I started work on E-Commerce Development to set up a fair-trade market place and construction of a design lab at Barefoot College Tilonia[rs8] .  To enable my work I needed, wanted and desired to better understand the artisans. I wanted to know what little could be done from our side to make their work easier. what could be done to preserve our traditional crafts?

There are basically two kinds of artisans in and around Dhanau village. My initial encounter was with the first category of artisans who had always been Indian. These artisans owned lands and worked on the handicrafts to supplement their income. They are poor yet happy. They are well fed, may have a pucca house (A rare sight in these villages) and hope for getting a better future. They are paid double the amount by Hatheli Sansthan (The Handicrafts Section at Barefoot College) for the same work as the private players in the market so they are happy and content.

Then I met the second kind - the refugees of the 1971 India-Pakistan war. We talked to women belonging to a wide range of ages (50-107). Some of them were kids during the war and just remember that they had to save their lives. They remember how the desert was their bed and some food supplies from the government their only resource. The older ones paint a clearer picture.

When I was told about a woman artisan aged 107, I had expected someone on the bed barely able to speak. But when we entered the house we found her out in the verandah working on embroidery. Her work was still better than some of the younger artisans. She looked at us with no feeling whatsoever. Our translator for the day Premalatha Ji asked the elderly lady whether she would be interested in giving us an interview. At first, she did not understand why random strangers would want to talk to her but then she liked our company and started telling us how she left Pakistan when she was 60 years old. One of her sons was left behind with whom contact was established only after 2005. For 34 years, she had not known whether her son was alive or not.
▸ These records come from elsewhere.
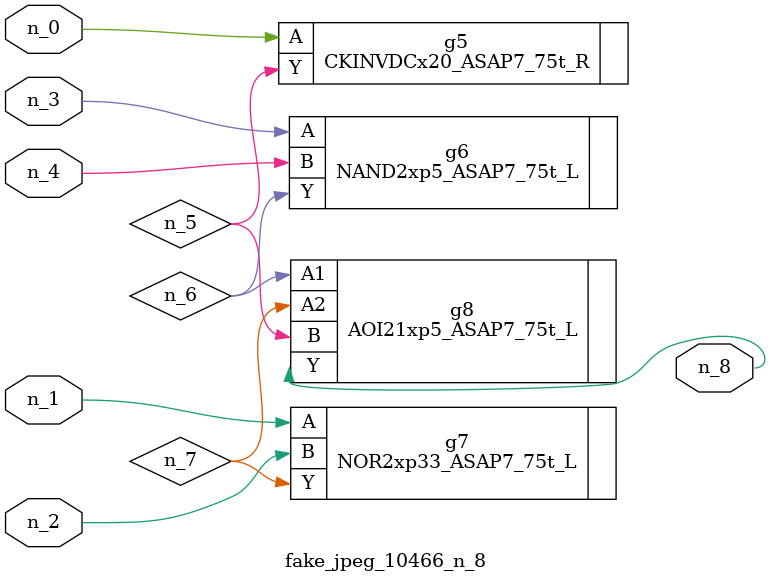
<source format=v>
module fake_jpeg_10466_n_8 (n_3, n_2, n_1, n_0, n_4, n_8);

input n_3;
input n_2;
input n_1;
input n_0;
input n_4;

output n_8;

wire n_6;
wire n_5;
wire n_7;

CKINVDCx20_ASAP7_75t_R g5 ( 
.A(n_0),
.Y(n_5)
);

NAND2xp5_ASAP7_75t_L g6 ( 
.A(n_3),
.B(n_4),
.Y(n_6)
);

NOR2xp33_ASAP7_75t_L g7 ( 
.A(n_1),
.B(n_2),
.Y(n_7)
);

AOI21xp5_ASAP7_75t_L g8 ( 
.A1(n_6),
.A2(n_7),
.B(n_5),
.Y(n_8)
);


endmodule
</source>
She started embroidery as her only source of income. Her other sons ran a carpentry workshop out of Jodhpur initially and now have shifted to Barmer. She still does not depend on her sons. She earns 800 rupees per month through handicrafts and gives the whole sum as a contribution to the family income. Her eyes tell a tale of determination, endurance and adaptability – virtues that truly make us human. At the end of our conversation I understood what empowering women meant in its true sense. This iron lady was the epitome of it. In testing times she had been empowered through her skill at handicrafts which instilled in her self-confidence and self-pride. She cherishes the feeling so much to this day that she continues to do her work with vigour.
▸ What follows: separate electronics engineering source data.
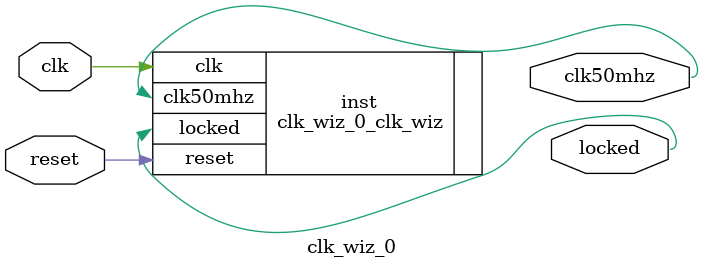
<source format=v>


`timescale 1ps/1ps

(* CORE_GENERATION_INFO = "clk_wiz_0,clk_wiz_v6_0_15_0_0,{component_name=clk_wiz_0,use_phase_alignment=true,use_min_o_jitter=false,use_max_i_jitter=false,use_dyn_phase_shift=false,use_inclk_switchover=false,use_dyn_reconfig=false,enable_axi=0,feedback_source=FDBK_AUTO,PRIMITIVE=MMCM,num_out_clk=1,clkin1_period=8.000,clkin2_period=10.000,use_power_down=false,use_reset=true,use_locked=true,use_inclk_stopped=false,feedback_type=SINGLE,CLOCK_MGR_TYPE=NA,manual_override=false}" *)

module clk_wiz_0 
 (
  // Clock out ports
  output        clk50mhz,
  // Status and control signals
  input         reset,
  output        locked,
 // Clock in ports
  input         clk
 );

  clk_wiz_0_clk_wiz inst
  (
  // Clock out ports  
  .clk50mhz(clk50mhz),
  // Status and control signals               
  .reset(reset), 
  .locked(locked),
 // Clock in ports
  .clk(clk)
  );

endmodule

</source>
She was just one out of the many strong women I met during these interviews. Women who buy their own medicines, fund their children’s education and run households. They feel empowered because there is money that they can earn through a tradition that they learn when they are seven. While most privileged urban kids are busy playing, throwing tantrums and pranking people there are whole communities whose kids are learning a traditional art that would empower them for the rest of their lives.

Hatheli Sansthan has done tremendous work in giving these artisans a fair trade wage and providing them with health camps, training and other such initiatives. I as a volunteer with the organization will work on to propagate this further. My time with them made me realize what I could do for the rest of my life. I felt strongly for the future generations of such traditional artisans. I also realised how they may be a very small set out of the millions of such sets spread across this vast and diverse country. Every set having their own problems and trying to find their own solutions. Maybe one day I will be able to become a catalyst in their development, may be one day these women will be able to run their own enterprises and would not depend on NGOs like Barefoot. ONE DAY MAY BE.